‘Selective’ use of statistics on knife crime has got the government into very hot water.
I recommend reading Mark Easton, who has been consistently good at puncturing the bubble of hysteria around issues such as ‘yoof crime’ and knives by using the equally sharp tools of facts and figures. Here’s one example from last week, when the Home Office published its ‘statistics’ apparently demonstrating the resounding success of its knife-crime policy:
“Serious knife crimes against young people (homicide, attempted murder, GBH with intent) fell by 17% between June and October 2008 in the ten TKAP areas,” the Home Office press release proclaims.
Sounds good. But 17% actually equals, er… 17 incidents.

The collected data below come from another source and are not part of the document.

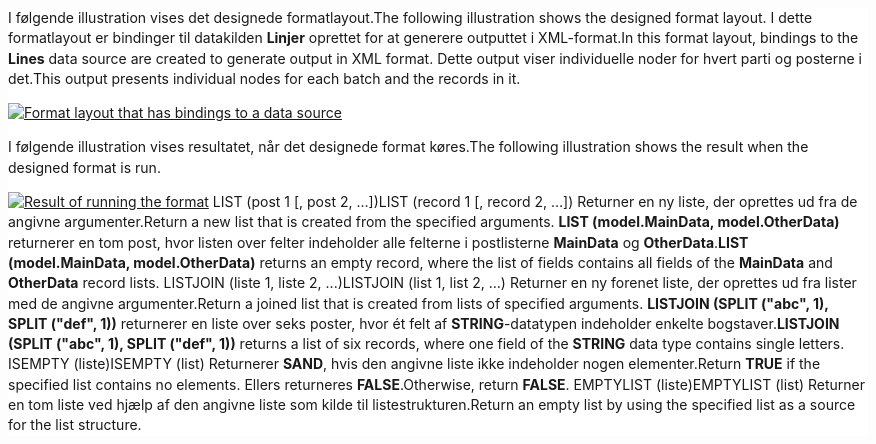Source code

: <p><span data-ttu-id="d58da-441">I følgende illustration vises det designede formatlayout.</span><span class="sxs-lookup"><span data-stu-id="d58da-441">The following illustration shows the designed format layout.</span></span> <span data-ttu-id="d58da-442">I dette formatlayout er bindinger til datakilden <strong>Linjer</strong> oprettet for at generere outputtet i XML-format.</span><span class="sxs-lookup"><span data-stu-id="d58da-442">In this format layout, bindings to the <strong>Lines</strong> data source are created to generate output in XML format.</span></span> <span data-ttu-id="d58da-443">Dette output viser individuelle noder for hvert parti og posterne i det.</span><span class="sxs-lookup"><span data-stu-id="d58da-443">This output presents individual nodes for each batch and the records in it.</span></span></p>
<p><a href="./media/picture-splitlist-format.jpg"><img src="./media/picture-splitlist-format.jpg" alt="Format layout that has bindings to a data source" class="alignnone wp-image-290691 size-full" width="374" height="161" /></a></p>
<p><span data-ttu-id="d58da-444">I følgende illustration vises resultatet, når det designede format køres.</span><span class="sxs-lookup"><span data-stu-id="d58da-444">The following illustration shows the result when the designed format is run.</span></span></p>
<a href="./media/picture-splitlist-result.jpg"><img src="./media/picture-splitlist-result.jpg" alt="Result of running the format" class="alignnone wp-image-290701 size-full" width="358" height="191" /></a>
</td>
</tr>
<tr>
<td><span data-ttu-id="d58da-445">LIST (post 1 [, post 2, …])</span><span class="sxs-lookup"><span data-stu-id="d58da-445">LIST (record 1 [, record 2, …])</span></span></td>
<td><span data-ttu-id="d58da-446">Returner en ny liste, der oprettes ud fra de angivne argumenter.</span><span class="sxs-lookup"><span data-stu-id="d58da-446">Return a new list that is created from the specified arguments.</span></span></td>
<td><span data-ttu-id="d58da-447"><strong>LIST (model.MainData, model.OtherData)</strong> returnerer en tom post, hvor listen over felter indeholder alle felterne i postlisterne <strong>MainData</strong> og <strong>OtherData</strong>.</span><span class="sxs-lookup"><span data-stu-id="d58da-447"><strong>LIST (model.MainData, model.OtherData)</strong> returns an empty record, where the list of fields contains all fields of the <strong>MainData</strong> and <strong>OtherData</strong> record lists.</span></span></td>
</tr>
<tr>
<td><span data-ttu-id="d58da-448">LISTJOIN (liste 1, liste 2, ...)</span><span class="sxs-lookup"><span data-stu-id="d58da-448">LISTJOIN (list 1, list 2, …)</span></span></td>
<td><span data-ttu-id="d58da-449">Returner en ny forenet liste, der oprettes ud fra lister med de angivne argumenter.</span><span class="sxs-lookup"><span data-stu-id="d58da-449">Return a joined list that is created from lists of specified arguments.</span></span></td>
<td><span data-ttu-id="d58da-450"><strong>LISTJOIN (SPLIT (&quot;abc&quot;, 1), SPLIT (&quot;def&quot;, 1))</strong> returnerer en liste over seks poster, hvor ét felt af <strong>STRING</strong>-datatypen indeholder enkelte bogstaver.</span><span class="sxs-lookup"><span data-stu-id="d58da-450"><strong>LISTJOIN (SPLIT (&quot;abc&quot;, 1), SPLIT (&quot;def&quot;, 1))</strong> returns a list of six records, where one field of the <strong>STRING</strong> data type contains single letters.</span></span></td>
</tr>
<tr>
<td><span data-ttu-id="d58da-451">ISEMPTY (liste)</span><span class="sxs-lookup"><span data-stu-id="d58da-451">ISEMPTY (list)</span></span></td>
<td><span data-ttu-id="d58da-452">Returnerer <strong>SAND</strong>, hvis den angivne liste ikke indeholder nogen elementer.</span><span class="sxs-lookup"><span data-stu-id="d58da-452">Return <strong>TRUE</strong> if the specified list contains no elements.</span></span> <span data-ttu-id="d58da-453">Ellers returneres <strong>FALSE</strong>.</span><span class="sxs-lookup"><span data-stu-id="d58da-453">Otherwise, return <strong>FALSE</strong>.</span></span></td>
<td></td>
</tr>
<tr>
<td><span data-ttu-id="d58da-454">EMPTYLIST (liste)</span><span class="sxs-lookup"><span data-stu-id="d58da-454">EMPTYLIST (list)</span></span></td>
<td><span data-ttu-id="d58da-455">Returner en tom liste ved hjælp af den angivne liste som kilde til listestrukturen.</span><span class="sxs-lookup"><span data-stu-id="d58da-455">Return an empty list by using the specified list as a source for the list structure.</span></span></td>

He also points out that the statistics did not come from the UK Statistics Authority, a body established by former Chancellor Gordon Brown to provide reliable statistics for the public:
Instead, the Home Office has rung up police forces and asked them for statistics to illustrate the effectiveness of their “Tackling Knives Action Programme” (TKAP).
Government statisticians tried to persuade the Home Office not to release figures that were selective, unchecked and potentially misleading, and now Sir Michael Scholar, Chair of the UK Statistics Authority has waded in to the fracas, describing the incident as:
“corrosive of public trust in official statistics and incompatible with the high standards which we are all seeking to establish”.
As I say, if you want real information rather than panic and political spin, read Mark Easton’s blog and follow some of his links.